Exactly. This isn't a falcon. In addition to the missing teardrop mark this bird has yellow legs and a white iris (Brown falcons have grey legs and brown irides). There are also differences in posture and overall shape but they're harder to describe. But however you look at it, the depicted bird isn't a falcon (and not a Mississippi kite either). It's probably some kind of hawk.
Wow that is what robin look like over in america??? look nothing like they look here, it looks more like a colored blackbird. While european robins look more like em well tits.
Maybe they just took the name and are not in any way related?
Ah looked it up and seems like I am correct the american robin is, like the blackbird a thrush (turdidae family). So in the same family. The european robin is an old world flycatcher (Muscicapidae)
The American robin is a true thrush, presumably early European settlers gave it the robin name because of the redbreast connection, despite it not really looking like it's European namesake in any other way.
I could have sworn that this quiz had a picture of a goshawk on it mislabelled as a brown falcon for years.
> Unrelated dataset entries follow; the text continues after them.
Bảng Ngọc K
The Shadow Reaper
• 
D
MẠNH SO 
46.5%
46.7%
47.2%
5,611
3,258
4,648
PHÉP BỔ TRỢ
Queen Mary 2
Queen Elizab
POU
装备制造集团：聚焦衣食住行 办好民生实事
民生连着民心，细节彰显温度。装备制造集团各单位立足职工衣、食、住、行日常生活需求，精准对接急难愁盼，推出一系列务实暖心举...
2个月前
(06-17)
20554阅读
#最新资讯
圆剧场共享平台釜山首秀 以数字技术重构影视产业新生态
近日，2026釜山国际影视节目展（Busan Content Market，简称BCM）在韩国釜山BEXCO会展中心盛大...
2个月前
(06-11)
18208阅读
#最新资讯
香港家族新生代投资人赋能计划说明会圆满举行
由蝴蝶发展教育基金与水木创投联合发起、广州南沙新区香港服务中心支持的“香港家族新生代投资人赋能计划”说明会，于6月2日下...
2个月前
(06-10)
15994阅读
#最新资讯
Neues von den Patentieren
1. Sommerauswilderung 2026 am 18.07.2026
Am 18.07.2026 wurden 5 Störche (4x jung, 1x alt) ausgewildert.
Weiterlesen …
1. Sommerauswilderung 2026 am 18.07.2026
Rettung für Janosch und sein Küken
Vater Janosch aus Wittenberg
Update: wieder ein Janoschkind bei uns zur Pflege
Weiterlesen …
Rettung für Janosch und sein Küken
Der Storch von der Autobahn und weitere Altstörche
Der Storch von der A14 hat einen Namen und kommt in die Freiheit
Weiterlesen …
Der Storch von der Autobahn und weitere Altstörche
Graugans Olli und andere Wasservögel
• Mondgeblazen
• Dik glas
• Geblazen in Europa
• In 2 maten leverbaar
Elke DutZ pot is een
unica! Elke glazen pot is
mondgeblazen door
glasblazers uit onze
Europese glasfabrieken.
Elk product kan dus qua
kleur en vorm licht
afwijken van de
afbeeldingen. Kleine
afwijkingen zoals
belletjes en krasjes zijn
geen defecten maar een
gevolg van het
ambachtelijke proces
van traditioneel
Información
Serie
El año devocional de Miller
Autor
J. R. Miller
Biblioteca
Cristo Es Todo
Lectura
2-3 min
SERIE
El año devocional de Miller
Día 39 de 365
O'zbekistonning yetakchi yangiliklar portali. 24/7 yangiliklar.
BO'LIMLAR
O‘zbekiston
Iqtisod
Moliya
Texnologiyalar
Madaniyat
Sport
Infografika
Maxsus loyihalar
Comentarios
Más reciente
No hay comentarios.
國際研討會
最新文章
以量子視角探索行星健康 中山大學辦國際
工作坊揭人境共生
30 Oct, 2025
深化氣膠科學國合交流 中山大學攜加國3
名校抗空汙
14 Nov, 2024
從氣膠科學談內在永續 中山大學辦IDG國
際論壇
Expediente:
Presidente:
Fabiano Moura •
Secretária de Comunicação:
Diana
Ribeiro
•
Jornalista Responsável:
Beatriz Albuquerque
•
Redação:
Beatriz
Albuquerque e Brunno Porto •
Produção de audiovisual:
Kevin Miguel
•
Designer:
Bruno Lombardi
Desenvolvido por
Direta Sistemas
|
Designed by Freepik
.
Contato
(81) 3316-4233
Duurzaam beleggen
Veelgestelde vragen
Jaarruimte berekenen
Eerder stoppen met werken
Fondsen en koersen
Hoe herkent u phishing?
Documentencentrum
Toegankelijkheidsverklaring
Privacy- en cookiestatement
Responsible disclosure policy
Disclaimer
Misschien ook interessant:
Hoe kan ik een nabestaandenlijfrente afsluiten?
Now it's gone, which is great, but the discussion about the mistake in the comments seems to have been purged too.
Glad to see the “falcon” picture got replaced by something else, although it seems the cormorant picture is wrong now (I think that's new?) – the picture shows a white-breasted cormorant. I think the confusion comes from the fact that it was submitted for the Wildlife Photographer of the Year awards titled “Great Cormorant Dry-Off”, but I don't think that's supposed to be a species ID since the caption explicitly calls it a white-breasted cormorant.
Maybe they just took the name and are not in any way related?
Ah looked it up and seems like I am correct the american robin is, like the blackbird a thrush (turdidae family). So in the same family. The european robin is an old world flycatcher (Muscicapidae)
Would we have been better off another bird with a breast word in it's title?
From Wikipedia, "No consistent distinction exists between cormorants and shags"
Here in New Zealand at least they're all called shags: https://www.nzbirdsonline.org.nz/species/black-shag
I could have sworn that this quiz had a picture of a goshawk on it mislabelled as a brown falcon for years. Now it's gone, which is great, but the discussion about the mistake in the comments seems to have been purged too.
Technically wrong, but same family of birds with the only difference being they have a different range.